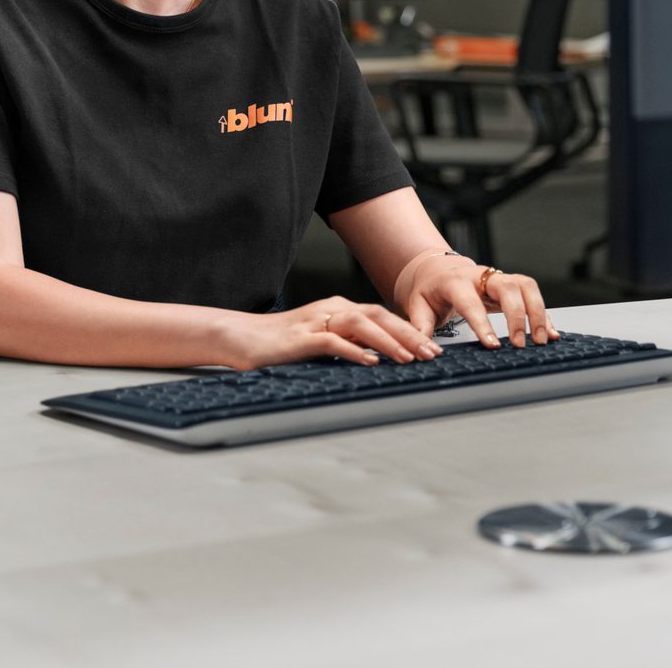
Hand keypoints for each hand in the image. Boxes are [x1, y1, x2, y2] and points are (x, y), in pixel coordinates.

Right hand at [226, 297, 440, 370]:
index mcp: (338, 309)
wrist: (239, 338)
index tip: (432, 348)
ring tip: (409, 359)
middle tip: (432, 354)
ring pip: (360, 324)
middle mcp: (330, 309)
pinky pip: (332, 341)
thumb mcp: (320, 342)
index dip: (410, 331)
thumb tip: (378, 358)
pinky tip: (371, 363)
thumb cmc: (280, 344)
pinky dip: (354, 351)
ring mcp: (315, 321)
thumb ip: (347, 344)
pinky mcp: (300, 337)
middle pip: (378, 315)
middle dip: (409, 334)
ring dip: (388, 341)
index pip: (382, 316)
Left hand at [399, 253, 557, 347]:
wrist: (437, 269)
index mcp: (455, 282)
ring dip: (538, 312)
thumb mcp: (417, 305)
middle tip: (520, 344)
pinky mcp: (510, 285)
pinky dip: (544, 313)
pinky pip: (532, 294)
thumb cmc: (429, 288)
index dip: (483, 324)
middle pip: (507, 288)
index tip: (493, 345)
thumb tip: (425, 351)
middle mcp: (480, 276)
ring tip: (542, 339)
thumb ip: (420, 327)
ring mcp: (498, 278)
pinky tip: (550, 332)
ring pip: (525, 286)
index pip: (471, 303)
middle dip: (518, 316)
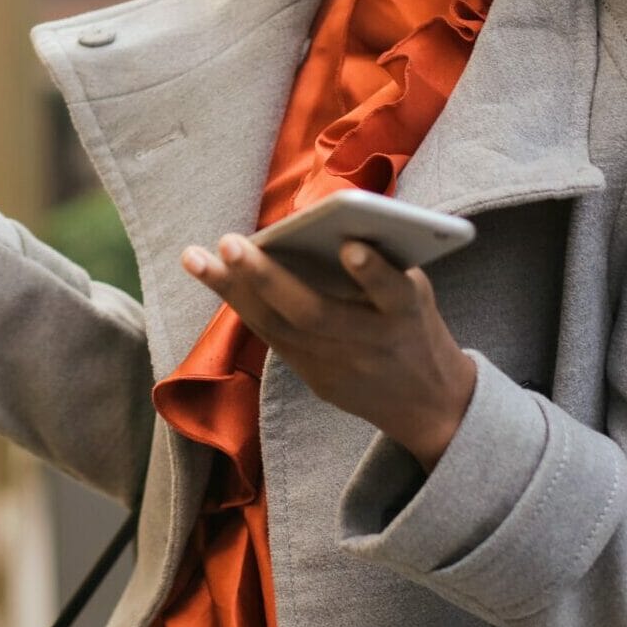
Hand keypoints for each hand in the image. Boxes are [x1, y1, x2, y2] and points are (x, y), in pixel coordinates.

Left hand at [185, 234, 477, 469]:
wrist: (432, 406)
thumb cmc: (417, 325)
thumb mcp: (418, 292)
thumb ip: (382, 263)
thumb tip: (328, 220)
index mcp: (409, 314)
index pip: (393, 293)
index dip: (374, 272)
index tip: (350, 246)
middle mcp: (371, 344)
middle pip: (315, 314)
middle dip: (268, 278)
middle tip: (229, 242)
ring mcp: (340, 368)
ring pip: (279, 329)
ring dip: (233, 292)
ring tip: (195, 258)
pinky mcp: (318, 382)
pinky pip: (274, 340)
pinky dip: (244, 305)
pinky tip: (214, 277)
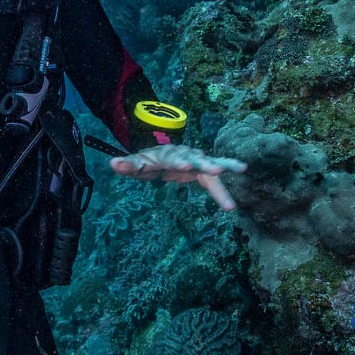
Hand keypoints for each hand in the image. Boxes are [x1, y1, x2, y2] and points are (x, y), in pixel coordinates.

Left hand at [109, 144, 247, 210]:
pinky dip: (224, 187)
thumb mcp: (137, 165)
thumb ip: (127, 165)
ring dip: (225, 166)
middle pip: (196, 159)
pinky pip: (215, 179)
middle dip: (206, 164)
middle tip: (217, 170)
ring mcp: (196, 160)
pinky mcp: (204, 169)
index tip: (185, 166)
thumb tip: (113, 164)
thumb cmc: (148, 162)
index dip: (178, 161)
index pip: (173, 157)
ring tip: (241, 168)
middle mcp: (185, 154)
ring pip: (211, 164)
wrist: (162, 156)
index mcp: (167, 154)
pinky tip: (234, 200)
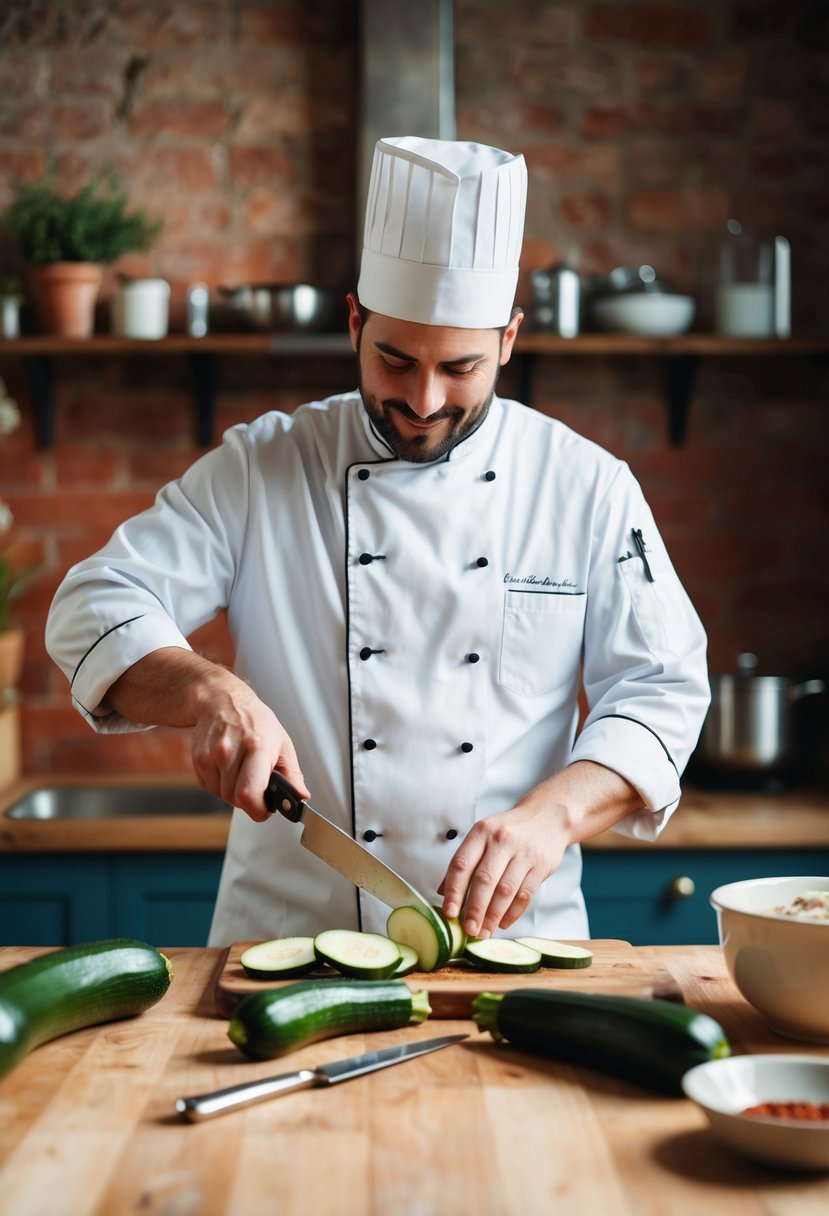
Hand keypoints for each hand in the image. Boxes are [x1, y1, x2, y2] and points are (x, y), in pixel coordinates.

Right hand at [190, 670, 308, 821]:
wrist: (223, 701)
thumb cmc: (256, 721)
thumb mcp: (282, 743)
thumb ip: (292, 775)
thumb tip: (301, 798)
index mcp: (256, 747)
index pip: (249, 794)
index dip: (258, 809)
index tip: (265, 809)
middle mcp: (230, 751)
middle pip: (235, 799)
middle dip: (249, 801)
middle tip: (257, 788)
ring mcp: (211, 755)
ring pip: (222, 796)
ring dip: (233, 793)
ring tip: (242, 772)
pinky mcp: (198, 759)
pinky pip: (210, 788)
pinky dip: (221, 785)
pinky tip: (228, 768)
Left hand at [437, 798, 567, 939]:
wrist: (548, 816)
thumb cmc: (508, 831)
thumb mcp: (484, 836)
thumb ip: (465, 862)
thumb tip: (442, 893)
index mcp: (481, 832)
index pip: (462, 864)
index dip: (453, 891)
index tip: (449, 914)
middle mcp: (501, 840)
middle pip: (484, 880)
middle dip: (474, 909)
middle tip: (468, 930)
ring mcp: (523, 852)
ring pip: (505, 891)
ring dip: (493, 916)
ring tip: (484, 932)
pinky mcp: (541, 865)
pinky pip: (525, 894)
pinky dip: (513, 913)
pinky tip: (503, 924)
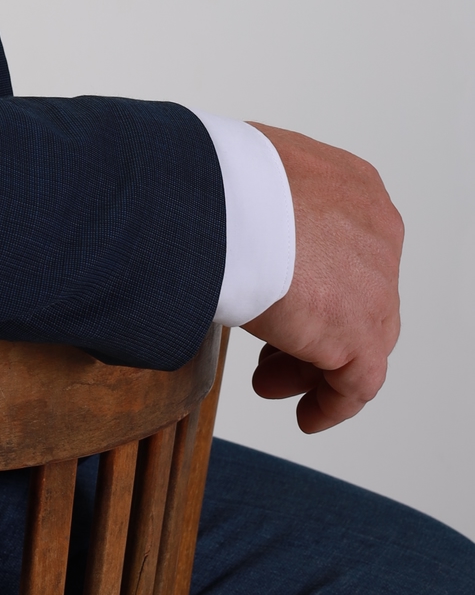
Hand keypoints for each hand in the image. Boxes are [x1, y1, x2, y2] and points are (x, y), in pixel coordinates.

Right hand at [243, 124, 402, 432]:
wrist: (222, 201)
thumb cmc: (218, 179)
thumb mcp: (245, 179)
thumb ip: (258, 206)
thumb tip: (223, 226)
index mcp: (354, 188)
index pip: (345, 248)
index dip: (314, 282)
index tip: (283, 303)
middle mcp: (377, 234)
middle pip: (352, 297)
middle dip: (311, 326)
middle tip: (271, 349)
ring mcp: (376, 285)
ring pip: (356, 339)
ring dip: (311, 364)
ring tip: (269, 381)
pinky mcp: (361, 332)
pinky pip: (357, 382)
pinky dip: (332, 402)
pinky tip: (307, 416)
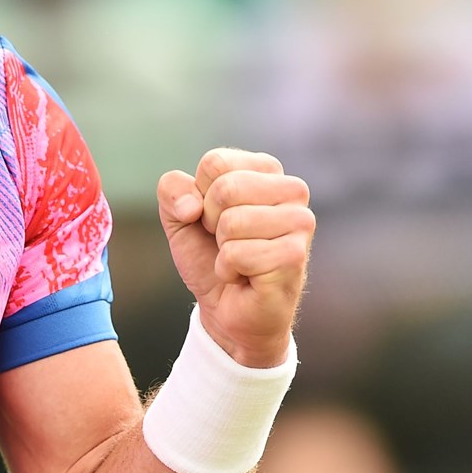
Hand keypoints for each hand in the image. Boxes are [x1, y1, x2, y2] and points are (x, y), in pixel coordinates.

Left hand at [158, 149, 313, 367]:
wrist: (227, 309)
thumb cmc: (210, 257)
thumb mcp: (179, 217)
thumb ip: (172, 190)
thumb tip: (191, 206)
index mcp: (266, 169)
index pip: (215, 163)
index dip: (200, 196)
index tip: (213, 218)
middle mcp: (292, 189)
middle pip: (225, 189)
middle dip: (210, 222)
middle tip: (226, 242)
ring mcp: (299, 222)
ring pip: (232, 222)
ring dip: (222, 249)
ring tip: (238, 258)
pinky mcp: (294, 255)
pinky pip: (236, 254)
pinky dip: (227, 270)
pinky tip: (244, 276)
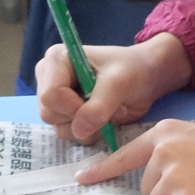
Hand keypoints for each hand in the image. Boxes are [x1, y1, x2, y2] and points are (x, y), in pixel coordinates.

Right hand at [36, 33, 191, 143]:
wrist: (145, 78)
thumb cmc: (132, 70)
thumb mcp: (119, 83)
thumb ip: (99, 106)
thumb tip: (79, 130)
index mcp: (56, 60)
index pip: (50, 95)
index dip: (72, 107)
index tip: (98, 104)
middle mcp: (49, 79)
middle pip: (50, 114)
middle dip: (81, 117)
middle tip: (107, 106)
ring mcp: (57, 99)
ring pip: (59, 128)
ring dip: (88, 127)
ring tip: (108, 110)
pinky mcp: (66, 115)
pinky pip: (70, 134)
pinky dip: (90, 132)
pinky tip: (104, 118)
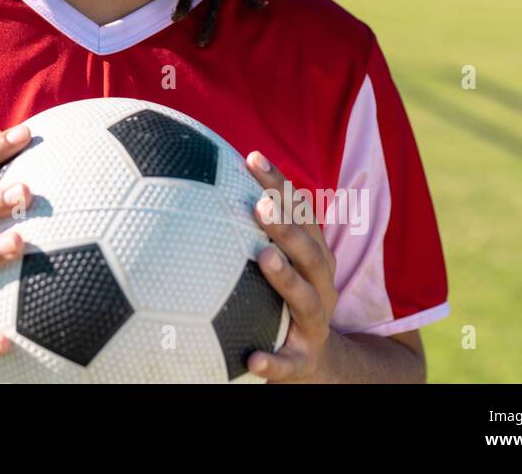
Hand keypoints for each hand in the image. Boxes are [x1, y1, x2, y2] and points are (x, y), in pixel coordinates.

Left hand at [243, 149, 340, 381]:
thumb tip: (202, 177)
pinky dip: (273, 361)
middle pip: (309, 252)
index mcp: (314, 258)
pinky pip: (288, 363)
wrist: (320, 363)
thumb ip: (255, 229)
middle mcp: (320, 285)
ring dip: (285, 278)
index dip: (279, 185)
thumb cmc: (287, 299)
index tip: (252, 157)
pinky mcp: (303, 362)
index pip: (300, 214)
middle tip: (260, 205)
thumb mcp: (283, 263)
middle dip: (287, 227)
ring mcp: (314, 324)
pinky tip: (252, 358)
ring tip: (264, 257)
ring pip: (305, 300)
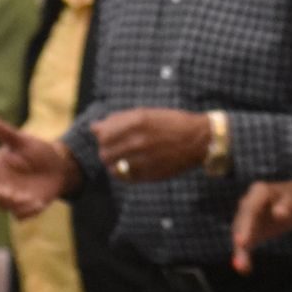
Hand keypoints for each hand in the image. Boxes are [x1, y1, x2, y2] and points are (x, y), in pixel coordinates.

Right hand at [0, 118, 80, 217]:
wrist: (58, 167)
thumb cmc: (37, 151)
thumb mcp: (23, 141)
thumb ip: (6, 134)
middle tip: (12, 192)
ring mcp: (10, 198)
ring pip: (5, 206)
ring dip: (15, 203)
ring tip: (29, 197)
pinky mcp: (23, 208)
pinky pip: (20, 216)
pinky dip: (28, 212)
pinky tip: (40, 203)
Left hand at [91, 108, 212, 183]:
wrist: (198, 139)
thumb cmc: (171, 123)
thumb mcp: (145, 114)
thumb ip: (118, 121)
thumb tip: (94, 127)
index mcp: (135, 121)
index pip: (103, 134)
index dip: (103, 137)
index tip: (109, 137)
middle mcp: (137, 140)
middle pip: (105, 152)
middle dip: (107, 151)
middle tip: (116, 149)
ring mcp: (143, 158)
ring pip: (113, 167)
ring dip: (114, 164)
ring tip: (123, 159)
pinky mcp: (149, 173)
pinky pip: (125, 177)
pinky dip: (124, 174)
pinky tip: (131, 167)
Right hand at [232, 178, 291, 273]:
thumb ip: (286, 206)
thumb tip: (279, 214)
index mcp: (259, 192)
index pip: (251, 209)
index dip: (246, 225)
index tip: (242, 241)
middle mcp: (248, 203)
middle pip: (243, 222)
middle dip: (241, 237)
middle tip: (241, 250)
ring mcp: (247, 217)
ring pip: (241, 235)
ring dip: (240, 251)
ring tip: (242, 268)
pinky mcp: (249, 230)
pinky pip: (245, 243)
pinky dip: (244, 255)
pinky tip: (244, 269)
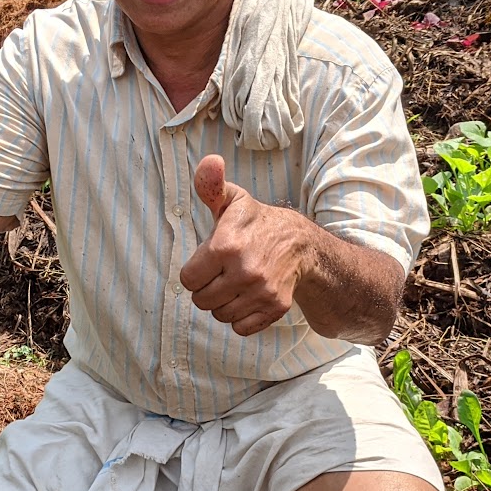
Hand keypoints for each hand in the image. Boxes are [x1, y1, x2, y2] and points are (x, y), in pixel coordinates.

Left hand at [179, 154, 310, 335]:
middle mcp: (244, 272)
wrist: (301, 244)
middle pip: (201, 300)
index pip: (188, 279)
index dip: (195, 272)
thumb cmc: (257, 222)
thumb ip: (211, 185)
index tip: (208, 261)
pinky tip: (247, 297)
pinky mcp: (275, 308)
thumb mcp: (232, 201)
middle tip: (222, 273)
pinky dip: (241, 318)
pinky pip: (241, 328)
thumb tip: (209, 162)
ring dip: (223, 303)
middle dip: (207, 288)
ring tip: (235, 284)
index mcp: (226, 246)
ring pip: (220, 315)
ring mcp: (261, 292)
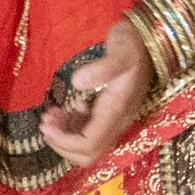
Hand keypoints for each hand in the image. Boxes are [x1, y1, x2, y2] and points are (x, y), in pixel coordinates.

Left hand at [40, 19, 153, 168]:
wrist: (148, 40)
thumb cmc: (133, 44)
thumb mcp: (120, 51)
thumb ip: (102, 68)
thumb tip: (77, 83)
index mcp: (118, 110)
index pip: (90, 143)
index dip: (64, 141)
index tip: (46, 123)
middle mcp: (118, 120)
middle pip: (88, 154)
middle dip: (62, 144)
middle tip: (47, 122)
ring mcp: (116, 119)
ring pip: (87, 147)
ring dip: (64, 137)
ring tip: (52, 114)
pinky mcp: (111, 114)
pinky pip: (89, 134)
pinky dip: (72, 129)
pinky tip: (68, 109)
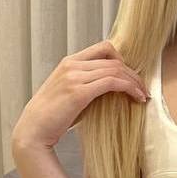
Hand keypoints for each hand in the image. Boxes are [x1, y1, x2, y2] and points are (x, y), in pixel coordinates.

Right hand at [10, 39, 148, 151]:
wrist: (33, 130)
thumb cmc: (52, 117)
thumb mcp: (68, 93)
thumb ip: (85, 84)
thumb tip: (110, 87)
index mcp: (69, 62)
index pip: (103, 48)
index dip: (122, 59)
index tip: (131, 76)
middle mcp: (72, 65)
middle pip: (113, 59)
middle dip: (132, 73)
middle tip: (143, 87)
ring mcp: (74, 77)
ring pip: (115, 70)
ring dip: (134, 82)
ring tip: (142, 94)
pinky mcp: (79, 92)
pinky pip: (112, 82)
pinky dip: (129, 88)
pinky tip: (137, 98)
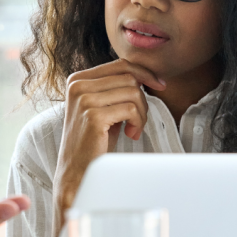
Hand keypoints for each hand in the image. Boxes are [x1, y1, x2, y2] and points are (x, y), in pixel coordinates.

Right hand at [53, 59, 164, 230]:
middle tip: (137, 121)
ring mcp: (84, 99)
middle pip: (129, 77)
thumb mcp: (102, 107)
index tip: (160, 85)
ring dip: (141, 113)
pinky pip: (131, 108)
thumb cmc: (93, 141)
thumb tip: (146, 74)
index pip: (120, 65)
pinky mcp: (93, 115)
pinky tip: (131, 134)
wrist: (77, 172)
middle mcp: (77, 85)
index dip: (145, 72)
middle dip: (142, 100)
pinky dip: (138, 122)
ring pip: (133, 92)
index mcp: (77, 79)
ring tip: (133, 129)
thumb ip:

* **WORK TASK**
Stop after the line containing "index tip: (350, 246)": copy the records exactly from the first line up to there, leaving pictures out.

* **TASK RESPONSE**
Hand keypoints for each hand in the image. Boxes are [x1, y1, x2, y2] and points are (x, y), in pixel coordinates.

Right hand at [226, 297, 440, 370]:
index mcp: (338, 309)
wrist: (239, 338)
index tip: (432, 348)
ring tip: (409, 359)
middle tip: (432, 354)
ring pip: (360, 324)
middle mcp: (330, 309)
pinky pip: (332, 341)
thumb mcp: (320, 342)
index dip: (410, 331)
thumb tip: (378, 358)
pinky tip: (371, 363)
thumb cmc: (280, 344)
pinky dip: (354, 351)
ring mcp: (315, 321)
thumb ip: (347, 344)
pinky mcp: (300, 337)
middle pip: (378, 315)
middle dip: (409, 334)
ring dip: (388, 341)
index pip: (382, 316)
Left hand at [399, 253, 557, 347]:
wrist: (437, 269)
index mcp: (455, 282)
ring dip: (538, 312)
thumb mcp: (417, 305)
middle tip: (520, 344)
pinky mcp: (510, 285)
pinky dip: (544, 313)
pinky pip: (532, 294)
thumb cmc: (429, 288)
index dip: (483, 324)
middle pip: (507, 288)
index tip: (493, 345)
thumb tip: (425, 351)
middle mcp: (480, 276)
ring tip: (542, 339)
thumb ip: (420, 327)
ring mcp: (498, 278)
pinky tip: (550, 332)
ring pip: (525, 286)
index pip: (471, 303)
middle dip: (518, 316)
Hand keypoints for each hand in the image. Boxes are [x1, y1, x2, y2] and points are (x, y), in pixel coordinates.

Left hand at [185, 234, 477, 469]:
wrist: (432, 406)
thumb cmc: (417, 325)
thumb mcp: (418, 292)
thumb ip: (382, 263)
thumb tip: (328, 220)
index mcp: (409, 314)
index pip: (393, 293)
index dip: (374, 272)
index tip: (350, 246)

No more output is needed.